The use of electrically self-heated resistors, hot wires, and hot films as thermal anemometer transducers is well known in the prior art. In such devices, a heated resistive element serves as a sensing element, and its physical geometry is used to define its spatial response to impinging airflow. The sensing transducer has a non-zero temperature coefficient of resistance and is maintained at feedback-controlled constant resistance. Transducer element pairs are used to determine direction and in some cases they are used to determine both speed and direction.
In a well-executed paired-element directional thermal anemometer, where speed and direction are both differentially read out, advantage is taken of common-mode rejection of unwanted spurious input signals such as those caused by rain, snow, drizzle, fog, salt accretion and the like. Examples of such anemometers are those made in accordance with the teachings of U.S. Pat. Nos. 4,279,147 and 4,794,795.
Earlier directional anemometers, such as those taught by U.S. Pat. Nos. 3,352,154, 3,900,819, 4,024,761, and 4,206,638, use single-ended thermal anemometer sensing element pairs where the velocity or speed component is taken as the sum of the element signals with respect to ground, and direction sign sense information is taken as the difference signal between the elements.
A somewhat different approach is disclosed by U.S. Pat. No. 3,498,127, wherein an orthogonal set of paired sensing elements is used to drive a cathode ray indicator displaying speed and direction.
Multi-component thermal anemometers are generally used outdoors in unattended or isolated locations and are openly exposed to the surrounding environment. In time they may accumulate dirt and their performance can deteriorate unless routine periodic cleaning is employed or naturally occurring rainfall cleanses the anemometer. Often, they are operated where varying amounts of oil fog and unburned hydrocarbon vapors are present, as at airports, offshore drilling platforms, near power plants, and near ship and naval vessel exhaust stacks. Regardless of configuration, and how the element pairs are used, dirt and oil vapor accumulation adversely affects anemometer calibration and, in the long term, measured component wind speed will decrease as anemometer sensitivity becomes impaired, while wind direction sensing is little affected. The differential paired-element anemometers ('147 and '795) provide a composite wind speed and direction component output and see little if any change in direction sensing precision since dirt and oil accumulation is random, is fairly uniform, and occurs as a common-mode phenomenon. Wind component magnitude output is decreased as the elements become coated, while element cosine response is virtually unchanged. The single-ended element pairs ('154 . . . '638) will see a more drastic change in sensitivity since their wind speed output is taken as the sum of two element signals for each component.
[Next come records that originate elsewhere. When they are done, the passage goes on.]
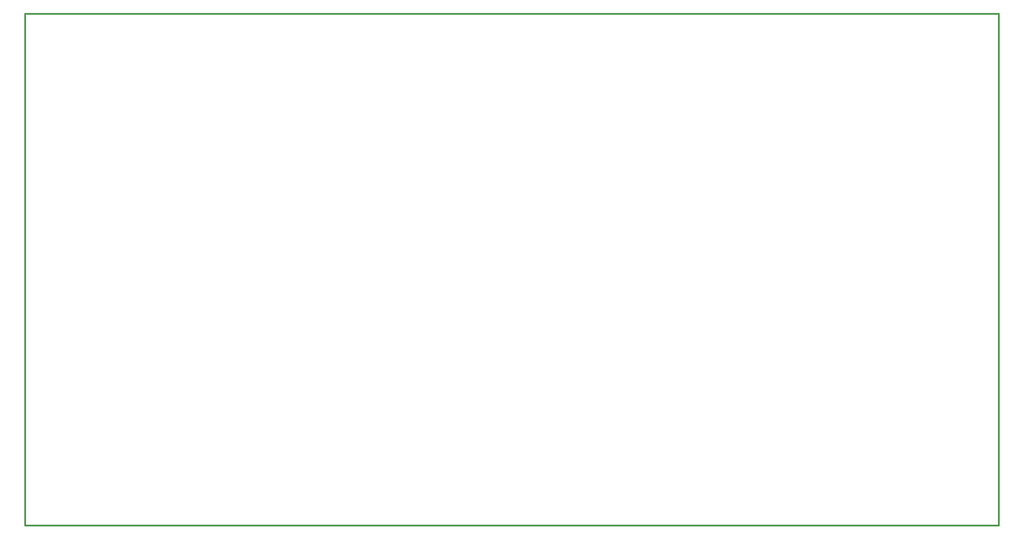
<source format=gbr>
G04 #@! TF.GenerationSoftware,KiCad,Pcbnew,(5.1.4)-1*
G04 #@! TF.CreationDate,2020-08-16T22:28:13+03:00*
G04 #@! TF.ProjectId,UAH_0,5541485f-302e-46b6-9963-61645f706362,rev?*
G04 #@! TF.SameCoordinates,Original*
G04 #@! TF.FileFunction,Profile,NP*
%FSLAX46Y46*%
G04 Gerber Fmt 4.6, Leading zero omitted, Abs format (unit mm)*
G04 Created by KiCad (PCBNEW (5.1.4)-1) date 2020-08-16 22:28:13*
%MOMM*%
%LPD*%
G04 APERTURE LIST*
%ADD10C,0.300000*%
G04 APERTURE END LIST*
D10*
X50000000Y-150000000D02*
X50000000Y-50000000D01*
X240000000Y-150000000D02*
X50000000Y-150000000D01*
X240000000Y-50000000D02*
X240000000Y-150000000D01*
X50000000Y-50000000D02*
X240000000Y-50000000D01*
M02*

</source>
Historically, the weather services of the World use wind data in polar form (rho-theta) for wind speed and wind direction, and most mechanical and electromechanical wind sets are configured accordingly. World-wide gathering and transmission of wind data is also handled in polar form. For thermal anemometer planar wind measurement, two components are customarily sensed, indicating North-South and East-West wind, or headwind and crosswind. Generally, wind direction, theta, is determined from two thermal anemometer orthogonal components by computing the cotangent or tangent function, and the magnitude of the wind resultant, rho, is taken as the square root of the sum of the squares of the orthogonal components. Interfacing with position synchro repeater type indicators is facilitated by the use of three sets of element pairs oriented in a wye or delta configuration in the horizontal plane. Appropriate signal conditioning can provide simulated transmitter synchro signals by using suppressed carrier modulation. Alternatively, a Scott transformation can be used for coordinate conversion from modulated two-phase, sine and cosine, to modulated three-phase components.